Texte extrait:
TV5MONDE : Comment s’opère la stratégie militaire russe ?
Jean-Claude Allard : Les deux camps semblent s’engager dans une guerre de longue durée pendant tout l’hiver. Mais désormais, la stratégie russe s’opère avec des moyens militaires contre la population civile. On sort du champ de l’affrontement de force. Les russes font le choix de bombarder ceux qui fournissent de l’électricité et qui donc font marcher l’intérieur des centrales, des logements, les appareils de chauffage et aussi l’industrie. C'est un moyen d’affaiblir le pays, via le biais civil.
Il s’agit d’une utilisation de l’hiver, qui va être rigoureux en Ukraine, pour ligoter la population.Jean-Claude Allard, spécialiste des politiques de défense et de sécurité
On parle souvent de tournant de la guerre avec la reprise de Kherson. Du point de vue militaire, c’est le cas, mais les Russes sont toujours-là. En revanche, depuis le mois de novembre, il y a un véritable tournant. Auparavant, il y avait des bombardements de villes, qui étaient si on peut dire plus limités par rapport à ce qui se fait maintenant.

Parties de l'exercice:
• A. Résumez en deux phrases l'entretien sur la stratégie militaire russe.
• B. Poursuivez l'entretien sur la stratégie militaire russe à la suite de sa dernière phrase.

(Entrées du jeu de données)
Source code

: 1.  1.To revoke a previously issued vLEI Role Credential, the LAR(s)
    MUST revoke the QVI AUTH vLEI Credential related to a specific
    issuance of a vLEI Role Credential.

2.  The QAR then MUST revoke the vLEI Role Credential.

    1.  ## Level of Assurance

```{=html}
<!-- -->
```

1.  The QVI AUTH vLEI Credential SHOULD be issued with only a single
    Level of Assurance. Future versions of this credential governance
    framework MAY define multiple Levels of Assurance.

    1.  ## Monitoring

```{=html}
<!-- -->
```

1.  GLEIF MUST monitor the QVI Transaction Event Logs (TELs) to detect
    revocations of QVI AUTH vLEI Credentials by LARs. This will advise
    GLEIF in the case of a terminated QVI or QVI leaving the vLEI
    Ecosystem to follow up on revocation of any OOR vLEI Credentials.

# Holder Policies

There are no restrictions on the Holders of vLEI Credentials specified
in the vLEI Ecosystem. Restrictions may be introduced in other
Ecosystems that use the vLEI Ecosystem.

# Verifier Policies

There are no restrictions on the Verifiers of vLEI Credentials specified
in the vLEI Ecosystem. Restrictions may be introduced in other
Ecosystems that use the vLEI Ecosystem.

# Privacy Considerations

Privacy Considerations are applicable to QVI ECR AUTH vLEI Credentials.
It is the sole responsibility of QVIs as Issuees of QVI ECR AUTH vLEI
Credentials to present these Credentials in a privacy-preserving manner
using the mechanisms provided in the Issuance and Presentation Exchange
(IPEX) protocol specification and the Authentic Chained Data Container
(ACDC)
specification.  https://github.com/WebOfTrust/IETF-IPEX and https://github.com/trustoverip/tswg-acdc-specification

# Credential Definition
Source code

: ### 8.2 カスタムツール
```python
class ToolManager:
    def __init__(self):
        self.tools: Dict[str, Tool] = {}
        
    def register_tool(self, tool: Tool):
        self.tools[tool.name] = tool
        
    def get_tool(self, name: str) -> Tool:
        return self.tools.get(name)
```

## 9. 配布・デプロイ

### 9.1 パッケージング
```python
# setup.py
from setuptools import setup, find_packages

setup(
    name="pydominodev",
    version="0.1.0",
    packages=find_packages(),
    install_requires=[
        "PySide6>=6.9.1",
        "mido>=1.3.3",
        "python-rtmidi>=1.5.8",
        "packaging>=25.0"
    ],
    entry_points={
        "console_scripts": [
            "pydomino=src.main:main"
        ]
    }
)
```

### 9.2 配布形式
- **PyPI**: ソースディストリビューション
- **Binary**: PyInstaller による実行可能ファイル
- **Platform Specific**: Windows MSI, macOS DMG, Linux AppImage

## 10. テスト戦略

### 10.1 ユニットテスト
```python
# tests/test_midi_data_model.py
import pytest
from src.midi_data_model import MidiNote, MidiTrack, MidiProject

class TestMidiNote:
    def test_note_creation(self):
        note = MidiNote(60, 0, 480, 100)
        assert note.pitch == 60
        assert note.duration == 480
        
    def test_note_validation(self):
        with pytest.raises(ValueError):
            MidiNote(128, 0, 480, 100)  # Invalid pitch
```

Réponses par consigne:
• A. Selon Jean-Claude Allard, spécialiste des politiques de défense et de sécurité, la stratégie russe s'opère désormais contre la population civile en bombardant ceux qui fournissent l'électricité, afin d'affaiblir l'Ukraine en se servant de l'hiver. Il juge que la reprise de Kherson marque un tournant sur le plan militaire, mais que le véritable tournant date du mois de novembre, les bombardements de villes ayant été auparavant plus limités.

• B.
Il s’agit d’une utilisation de l’hiver, qui va être rigoureux en Ukraine, pour ligoter la population. Ce qu’on remarque, c’est que dans ces bombardements, il y a des victimes certes, mais elles sont limitées. Désormais, les bombes tombent sur des endroits où, indirectement, il va y avoir des victimes de froid, voire de maladies si les canalisations d’eau sont bombardées.
TV5MONDE : Quels sont les objectifs de l’armée russe avec cette stratégie ?
Jean-Claude Allard : Il y a certainement dans cette stratégie la volonté de faire plier le soutien que la population ukrainienne apporte à son gouvernement. Peut-être même que les Russes espèrent désemparer le gouvernement face aux difficultés de la population. Quand on attaque comme ça, il y a toujours la volonté d’agir sur la masse pour lui demander de baisser les bras et de faire baisser les bras à son gouvernement.
Face à cela, les Ukrainiens ne peuvent pas protéger toutes les installations, tous les relais électriques, etc. Ils continuent la guerre et essayent de faire taire l’artillerie russe en frappant dans la profondeur, un peu avec leur aviation mais ce n'est guère le cas. Et puis avec leur artillerie à longue portée dès qu’ils détectent l’ennemi, aidés par les renseignements que leur fournit les moyens américains qui surveillent le terrain.
TV5MONDE : Selon vous, la désignation de Sergei Surovikin à la tête des troupes russes est-elle liée à ce changement de stratégie ?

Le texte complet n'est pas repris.